The file layer underneath the editor watches files, syncs writes back to the local filesystem, supports search, and applies a sandbox profile that blocks reads and writes a specialist hasn’t been granted.
Sandbox
The sandbox is where specialist tool calls actually run. It supports stdin and environment variables, an interactive command path, a package manager for installing tooling on the fly, and a Windows implementation alongside macOS and Linux. The agent skills system (agentskills.io) plugs in here, the AI Bundler runtime is integrated for remote-source profiles, and tool permission requests now show inline cards with the tool name and the reason a specialist needs the access.
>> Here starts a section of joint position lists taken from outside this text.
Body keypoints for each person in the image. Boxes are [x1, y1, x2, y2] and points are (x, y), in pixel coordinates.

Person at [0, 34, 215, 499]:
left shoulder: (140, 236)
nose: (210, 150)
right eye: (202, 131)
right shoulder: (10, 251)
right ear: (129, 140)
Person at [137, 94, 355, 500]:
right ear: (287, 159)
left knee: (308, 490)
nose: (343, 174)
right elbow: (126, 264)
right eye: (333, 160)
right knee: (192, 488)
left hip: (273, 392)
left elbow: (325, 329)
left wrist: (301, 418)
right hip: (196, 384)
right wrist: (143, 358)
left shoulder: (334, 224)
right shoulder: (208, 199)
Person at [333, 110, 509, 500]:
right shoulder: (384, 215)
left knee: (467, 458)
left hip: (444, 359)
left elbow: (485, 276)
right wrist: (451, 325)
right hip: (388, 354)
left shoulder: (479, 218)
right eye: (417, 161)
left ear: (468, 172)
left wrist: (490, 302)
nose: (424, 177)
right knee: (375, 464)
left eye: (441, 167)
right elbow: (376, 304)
A bundled code knowledge graph gives specialists structural understanding of a repository — symbols, references, and call sites — and an autoresearch loop lets specialists do iterative web research as a tool.
Workflows
Workflows are a real-time graph editor for orchestrating multi-step pipelines. Drop in nodes for git history analysis, git blame, file modifications, JavaScript execution, and dynamic file pickers; chain them together; and run them with async node execution. Workflows can invoke custom specialists, create tasks, and attach to channels and specialists. An async PRD QA loop drives interactive QA passes.
Settings, billing, and providers
Settings is a fully redesigned dialog with mobile-responsive drawer navigation, UI scale controls, Connections for OpenRouter and Hugging Face model management, and appearance controls. Local models, when enabled, contribute their own token usage so you see the same accounting whether you are running cloud or local. Billing is live with production credentials and a release-channel switcher in the app, so you can move between stable, beta, and nightly without reinstalling.
Auth, projects, and tasks
Sign-in supports multiple accounts, organization management, an anonymous pre-auth state, QR-code login between desktop and mobile, and session-expiry recovery that returns you to a clean workspace on resume. The login screen and the Auth0 sign-in template have been redesigned together so the handoff in and out of the OAuth window feels native.
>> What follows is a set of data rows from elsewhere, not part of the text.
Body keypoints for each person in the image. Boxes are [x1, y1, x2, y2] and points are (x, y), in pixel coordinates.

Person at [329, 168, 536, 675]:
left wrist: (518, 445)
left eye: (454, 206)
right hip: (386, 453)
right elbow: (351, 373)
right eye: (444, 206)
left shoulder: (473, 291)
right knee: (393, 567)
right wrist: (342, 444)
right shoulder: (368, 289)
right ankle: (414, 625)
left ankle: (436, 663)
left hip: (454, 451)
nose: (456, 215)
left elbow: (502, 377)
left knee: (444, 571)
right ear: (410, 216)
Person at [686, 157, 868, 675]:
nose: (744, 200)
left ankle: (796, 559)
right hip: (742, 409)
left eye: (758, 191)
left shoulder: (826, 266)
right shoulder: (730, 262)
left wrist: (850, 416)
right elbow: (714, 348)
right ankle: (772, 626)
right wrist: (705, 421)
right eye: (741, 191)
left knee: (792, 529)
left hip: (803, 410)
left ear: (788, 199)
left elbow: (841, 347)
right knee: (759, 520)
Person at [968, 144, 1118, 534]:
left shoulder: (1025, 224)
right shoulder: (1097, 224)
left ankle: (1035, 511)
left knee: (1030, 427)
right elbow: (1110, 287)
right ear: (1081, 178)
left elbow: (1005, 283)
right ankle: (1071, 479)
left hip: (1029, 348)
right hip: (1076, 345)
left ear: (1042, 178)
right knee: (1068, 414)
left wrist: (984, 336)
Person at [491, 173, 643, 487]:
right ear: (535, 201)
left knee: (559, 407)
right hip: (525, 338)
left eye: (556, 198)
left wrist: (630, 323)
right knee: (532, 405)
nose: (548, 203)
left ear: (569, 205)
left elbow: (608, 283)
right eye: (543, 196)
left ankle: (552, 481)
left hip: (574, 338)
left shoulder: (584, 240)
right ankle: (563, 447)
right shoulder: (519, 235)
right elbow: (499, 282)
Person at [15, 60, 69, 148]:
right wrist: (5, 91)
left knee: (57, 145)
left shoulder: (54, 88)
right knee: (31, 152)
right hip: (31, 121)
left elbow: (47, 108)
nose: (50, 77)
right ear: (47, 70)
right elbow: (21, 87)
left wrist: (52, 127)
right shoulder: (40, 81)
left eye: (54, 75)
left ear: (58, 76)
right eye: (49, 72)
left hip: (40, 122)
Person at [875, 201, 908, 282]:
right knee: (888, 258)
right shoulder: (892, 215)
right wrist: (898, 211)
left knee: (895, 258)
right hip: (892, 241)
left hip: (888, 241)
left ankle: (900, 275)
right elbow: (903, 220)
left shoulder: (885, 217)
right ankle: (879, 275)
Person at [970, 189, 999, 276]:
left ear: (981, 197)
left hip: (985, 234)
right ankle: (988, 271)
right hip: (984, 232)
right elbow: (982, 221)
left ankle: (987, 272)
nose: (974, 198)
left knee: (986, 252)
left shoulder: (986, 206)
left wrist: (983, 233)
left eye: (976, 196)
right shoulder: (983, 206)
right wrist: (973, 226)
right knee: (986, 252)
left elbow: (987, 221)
Projects are containers tying repositories, tasks, and conversations together, with smooth loading across the project list, project detail, and task views. Tasks can be assigned to specialists, automatically open a dedicated channel, and carry attachments. A pull-request QA flow uses isolated worktrees so QA runs do not stomp the working copy.
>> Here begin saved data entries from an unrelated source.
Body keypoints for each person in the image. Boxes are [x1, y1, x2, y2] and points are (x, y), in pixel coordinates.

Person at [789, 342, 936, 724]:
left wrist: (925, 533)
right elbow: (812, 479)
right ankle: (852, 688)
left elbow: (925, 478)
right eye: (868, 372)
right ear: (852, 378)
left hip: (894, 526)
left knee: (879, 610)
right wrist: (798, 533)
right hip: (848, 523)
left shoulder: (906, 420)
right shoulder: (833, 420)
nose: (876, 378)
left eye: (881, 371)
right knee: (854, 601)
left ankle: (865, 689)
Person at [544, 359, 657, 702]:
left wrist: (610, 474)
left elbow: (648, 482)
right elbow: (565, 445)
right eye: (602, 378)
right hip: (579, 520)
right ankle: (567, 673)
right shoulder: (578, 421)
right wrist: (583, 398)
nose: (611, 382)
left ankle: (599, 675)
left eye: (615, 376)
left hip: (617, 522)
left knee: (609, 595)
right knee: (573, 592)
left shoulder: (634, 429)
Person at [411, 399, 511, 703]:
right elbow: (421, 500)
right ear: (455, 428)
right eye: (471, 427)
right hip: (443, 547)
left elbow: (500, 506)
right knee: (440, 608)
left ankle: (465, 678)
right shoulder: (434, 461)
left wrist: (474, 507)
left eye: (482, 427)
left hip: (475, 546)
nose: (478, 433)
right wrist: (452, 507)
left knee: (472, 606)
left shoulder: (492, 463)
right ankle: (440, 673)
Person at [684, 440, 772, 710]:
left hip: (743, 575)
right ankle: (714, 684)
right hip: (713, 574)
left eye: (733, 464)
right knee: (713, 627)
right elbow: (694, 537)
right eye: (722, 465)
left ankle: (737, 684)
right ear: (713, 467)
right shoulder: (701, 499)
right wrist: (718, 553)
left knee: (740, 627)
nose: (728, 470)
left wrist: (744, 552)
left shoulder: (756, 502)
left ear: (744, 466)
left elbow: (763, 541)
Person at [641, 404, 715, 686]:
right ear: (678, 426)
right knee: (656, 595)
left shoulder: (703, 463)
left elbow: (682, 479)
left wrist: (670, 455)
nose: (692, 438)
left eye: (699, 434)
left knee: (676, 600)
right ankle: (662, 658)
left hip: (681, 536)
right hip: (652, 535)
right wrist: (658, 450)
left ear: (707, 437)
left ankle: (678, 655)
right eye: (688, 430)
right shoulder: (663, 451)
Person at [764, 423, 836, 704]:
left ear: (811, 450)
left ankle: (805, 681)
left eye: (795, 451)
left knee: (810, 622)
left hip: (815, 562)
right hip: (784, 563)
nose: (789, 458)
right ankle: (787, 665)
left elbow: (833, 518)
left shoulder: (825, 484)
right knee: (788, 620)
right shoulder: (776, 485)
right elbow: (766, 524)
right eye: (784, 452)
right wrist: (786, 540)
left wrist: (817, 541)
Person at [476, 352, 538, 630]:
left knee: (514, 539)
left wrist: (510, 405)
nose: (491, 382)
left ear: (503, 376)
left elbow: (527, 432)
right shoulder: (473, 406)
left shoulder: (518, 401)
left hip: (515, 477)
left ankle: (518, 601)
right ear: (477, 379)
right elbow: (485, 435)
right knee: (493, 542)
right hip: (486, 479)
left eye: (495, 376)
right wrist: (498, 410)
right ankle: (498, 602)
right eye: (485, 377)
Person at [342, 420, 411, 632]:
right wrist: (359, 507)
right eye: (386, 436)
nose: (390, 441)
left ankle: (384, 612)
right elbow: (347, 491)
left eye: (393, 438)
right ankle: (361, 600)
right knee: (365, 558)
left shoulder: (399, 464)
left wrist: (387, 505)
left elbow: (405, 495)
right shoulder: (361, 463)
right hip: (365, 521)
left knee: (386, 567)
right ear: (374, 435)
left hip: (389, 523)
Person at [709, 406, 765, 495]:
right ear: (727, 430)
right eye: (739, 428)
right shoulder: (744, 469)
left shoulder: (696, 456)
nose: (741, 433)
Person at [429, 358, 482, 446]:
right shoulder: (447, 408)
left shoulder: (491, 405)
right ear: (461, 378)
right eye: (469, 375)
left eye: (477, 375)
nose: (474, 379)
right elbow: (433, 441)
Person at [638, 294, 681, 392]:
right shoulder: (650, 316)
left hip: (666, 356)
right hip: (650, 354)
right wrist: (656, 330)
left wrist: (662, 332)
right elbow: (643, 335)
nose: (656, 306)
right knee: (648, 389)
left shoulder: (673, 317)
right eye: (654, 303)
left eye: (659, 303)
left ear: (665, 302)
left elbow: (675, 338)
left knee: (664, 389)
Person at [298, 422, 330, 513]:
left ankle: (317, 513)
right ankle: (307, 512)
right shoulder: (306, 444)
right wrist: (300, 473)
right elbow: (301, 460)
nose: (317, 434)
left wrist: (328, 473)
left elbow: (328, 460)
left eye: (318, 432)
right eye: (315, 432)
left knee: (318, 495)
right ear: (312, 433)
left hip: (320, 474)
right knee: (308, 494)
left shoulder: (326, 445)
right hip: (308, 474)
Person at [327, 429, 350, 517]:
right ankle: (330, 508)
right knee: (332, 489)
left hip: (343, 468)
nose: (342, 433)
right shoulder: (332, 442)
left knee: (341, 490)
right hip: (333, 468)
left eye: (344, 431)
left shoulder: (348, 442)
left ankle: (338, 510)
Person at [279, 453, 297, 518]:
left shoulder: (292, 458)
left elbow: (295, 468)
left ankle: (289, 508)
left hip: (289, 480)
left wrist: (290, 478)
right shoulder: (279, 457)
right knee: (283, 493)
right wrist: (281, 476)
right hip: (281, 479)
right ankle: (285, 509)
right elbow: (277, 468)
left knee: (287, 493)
Mobile, platform, and performance
iOS and Android apps ship in this release with mobile OAuth login. On the desktop side, the app picks up updates automatically, hides to the macOS dock and the Windows and Linux tray, supports drag from empty sidebar space, and applies macOS window corner radius and proper transparency on Windows and macOS. Startup is faster, and the embedded browser uses native Chromium on macOS and Windows.
Polish and fixes
Hundreds of fixes land alongside the headline features. Specialist mention ordering, embedded browser positioning, and the OAuth callback window are all stabilized. Permission grants reuse “always allow” choices for the same workspace and specialist. The code knowledge graph resumes safely under thermal pressure. Real-time sync, sign-in connections, post-create calls in the Google Workspace suite, and theme changes are all hardened. Workspace creation and project dialogs no longer over-fetch, and the chat panel is always collapsible.